Rode was born about 1445 in Bremen. He was a member of a patrician family of Bremen, recorded for holding political offices of the city since the 2nd half of the 13th century. The family was said to be also related by marriage with ministerialis and noble families in the Prince-Archbishopric of Bremen. Rode's father Heinrich Rode (died 1496) was city councillor in Bremen between 1484 and 1496, his mother Anna was a daughter of Bremen's burgomaster Borchard Vagedes (Vaget/Vagts; died 1512, burgomaster since 1482) and his wife Bartke Brede.

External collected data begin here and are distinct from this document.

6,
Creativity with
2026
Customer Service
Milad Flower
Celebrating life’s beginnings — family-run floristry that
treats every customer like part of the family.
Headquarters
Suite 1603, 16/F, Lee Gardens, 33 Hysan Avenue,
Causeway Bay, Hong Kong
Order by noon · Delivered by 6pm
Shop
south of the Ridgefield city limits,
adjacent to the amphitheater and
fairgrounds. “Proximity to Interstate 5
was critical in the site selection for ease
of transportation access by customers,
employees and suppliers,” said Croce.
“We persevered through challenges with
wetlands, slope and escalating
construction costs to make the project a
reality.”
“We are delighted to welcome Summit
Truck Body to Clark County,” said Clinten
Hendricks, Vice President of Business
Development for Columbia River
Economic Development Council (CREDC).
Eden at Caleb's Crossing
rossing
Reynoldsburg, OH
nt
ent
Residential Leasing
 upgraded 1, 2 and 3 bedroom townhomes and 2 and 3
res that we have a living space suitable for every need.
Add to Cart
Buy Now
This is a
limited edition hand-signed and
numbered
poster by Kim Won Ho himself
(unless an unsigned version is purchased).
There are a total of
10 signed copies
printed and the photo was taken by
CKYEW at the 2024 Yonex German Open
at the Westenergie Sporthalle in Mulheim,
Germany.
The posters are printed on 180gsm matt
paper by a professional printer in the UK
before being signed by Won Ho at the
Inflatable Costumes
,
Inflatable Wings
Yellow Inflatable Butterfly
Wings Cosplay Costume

His namesake and paternal uncle Johann Rode the Elder (died 1477), like two further paternal uncles, Lüder Rode (Germanised: Lothar; died 1503) and Theodericus Rufus (Germanised: Dietrich Rode; died 1484, provost of the college in Ramelsloh), were also clerics, as cathedral provost, cathedral cantor (Domkantor), and ordinary cathedral canon (Domherr), respectively, with seats and votes in Bremen's cathedral chapter. Rode's brother Heinrich, son-in-law of Bremen's burgomaster Hermann von Groepelingen (officiating 1425–1435), served as city councillor of Bremen and their sister Margarethe (died 1513) was married to Bremen's burgomaster Heinrich Stenow, officiating between 1486 and 1506.

Being of successful bourgeois background the landed nobility in the prince-archbishopric considered Rode as a representative of urban commerce and economic interests and belittled him as a man of minor, shoemakers' descent. His family was most likely also invested in urban real estate, Buden (literally boothes), rented out to the non-propertied classes.